• **EXTRACT TO READ**:
# Delight's Twins!



## ProctorHillFarm (May 15, 2008)

In the middle of our Pyr whelping, Delight decided to kid [ccccrazy]
with twin doelings! Woohoo! Roulette has produced 6 kids for us here this year and ALL 6 have been doelings. [clapping]
Keeping one, cant decide yet which one, but Im very partial to the lighter buckskin with roaning- I also think she has a few small moonspots.

First Born









Second born









Both of the girls


----------



## RowdyKidz (Apr 2, 2009)

Very pretty! Congrats!

Seems like you are being overloaded with buckskins!


----------



## ProctorHillFarm (May 15, 2008)

RowdyKidz said:


> Seems like you are being overloaded with buckskins!


 :roll: Tell me about it- Im changing my herd name- Proctor Hill Buckskins :sigh: Oh well Im happy with a nice doeling if she was purple or even buckskin!


----------



## liz (Oct 5, 2007)

*CONGRATULATIONS X 2!!!*

What pretty babies Delight gave you!!


----------



## farmergal (Jun 19, 2009)

Congrats, they are adorable!!

Wow, catching puppies and catching kids at the same time... you must tired


----------



## Idahodreamer (Sep 19, 2009)

• **SHORT EXERCISE A**:
List each username that heads a post in the goat twins forum thread, naming each one once.
• **SHORT EXERCISE B**:
Copy the goat twins forum thread word for word, from "# Delight's Twins!" to "few small moonspots.".
• **SHORT EXERCISE C**:
Continue the goat twins forum thread from where it stops.

• **DATA SECTION**:
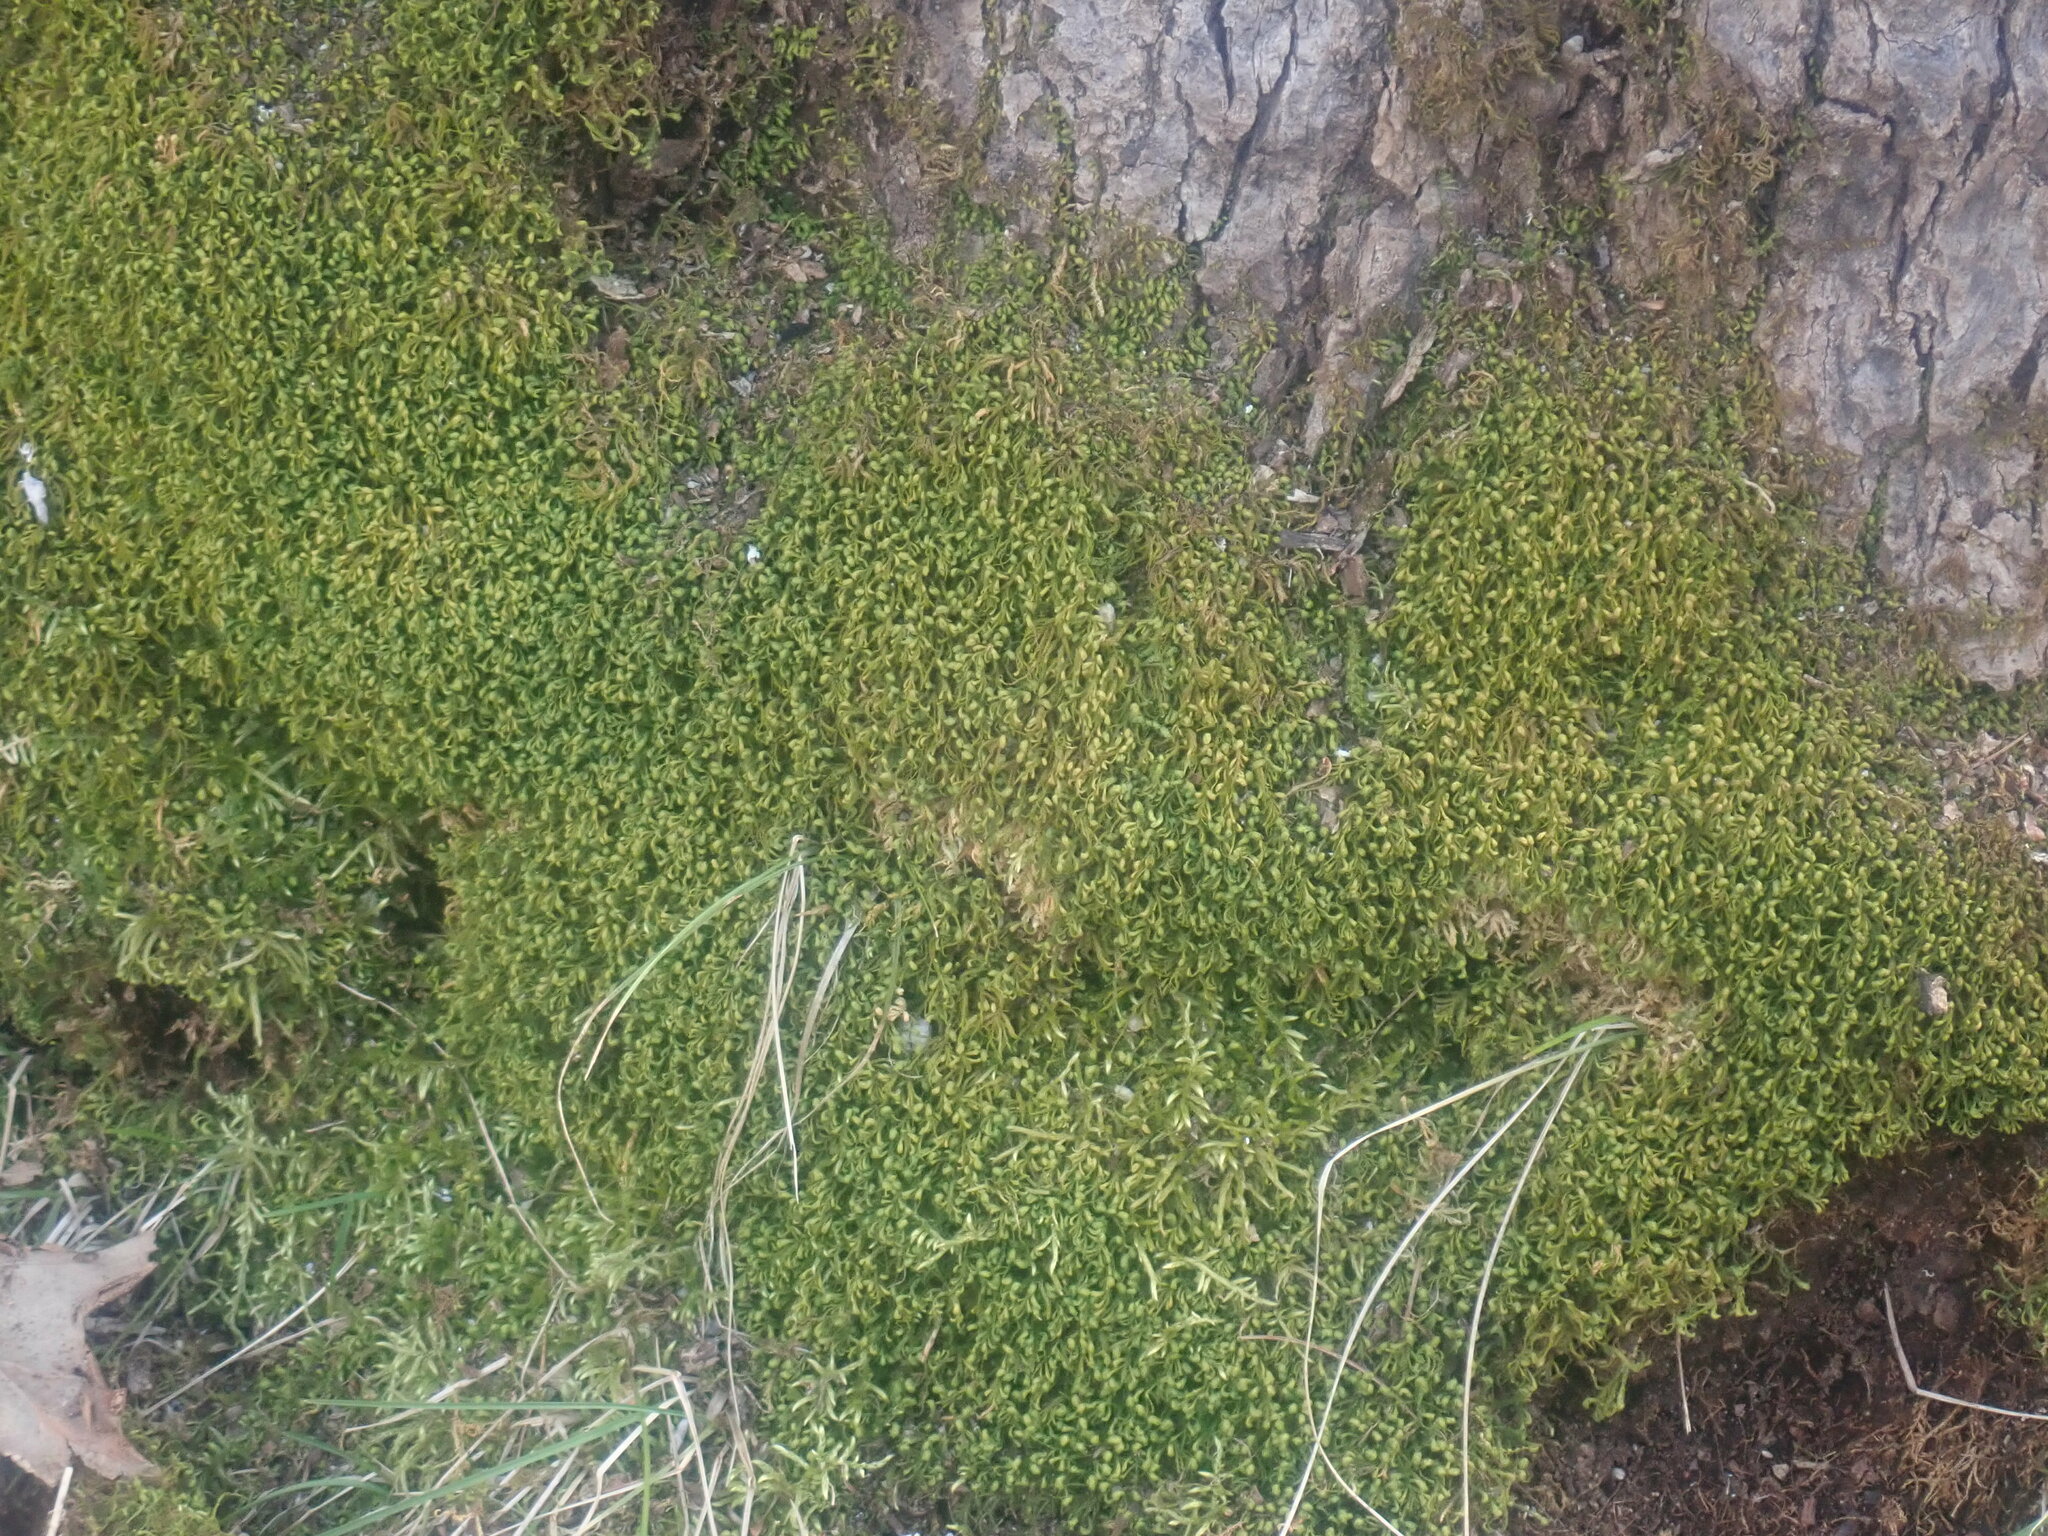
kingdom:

• **REPLY A**:
ProctorHillFarm, RowdyKidz, liz, farmergal, Idahodreamer

• **REPLY B**:
# Delight's Twins!



## ProctorHillFarm (May 15, 2008)

In the middle of our Pyr whelping, Delight decided to kid [ccccrazy]
with twin doelings! Woohoo! Roulette has produced 6 kids for us here this year and ALL 6 have been doelings. [clapping]
Keeping one, cant decide yet which one, but Im very partial to the lighter buckskin with roaning- I also think she has a few small moonspots.

• **REPLY C**:
LOL, why is it that you always get buckskins?  
Congrats!!! Love that first girl!!


----------



## WalnutGroveFarm (Sep 27, 2008)

Very pretty.


----------



## ProctorHillFarm (May 15, 2008)

Tell me about it Talitha! It seems like everything I have is either A) Buckskin or B) carrying buckskin! LOL

Buckskin or not- I think these girls are pretty sharp
Probably keeping the lighter one......but I change my mind on that every 5 minutes


----------



## farmgirl42 (Jan 3, 2010)

Wow! :shocked: That second set of pictures shows all their beauty!

Congratulations on those awesome little girls! :stars:


----------



## Lawanda (Jun 11, 2009)

They are beautiful girls


----------



## firelight27 (Apr 25, 2009)

Wow, absolutely gorgeous girls! I at first would have personally said the lighter one, but that newer photo of the darker one makes me lover her just as much. Decisions, decisions... Isn't it hard?! Lol. I keep changing my mind every two seconds on Doll's doelings. I might even keep doll because I like how light she is, but her kids might lighten up too. Too bad we couldn't keep them all. Lol


----------



## toth boer goats (Jul 20, 2008)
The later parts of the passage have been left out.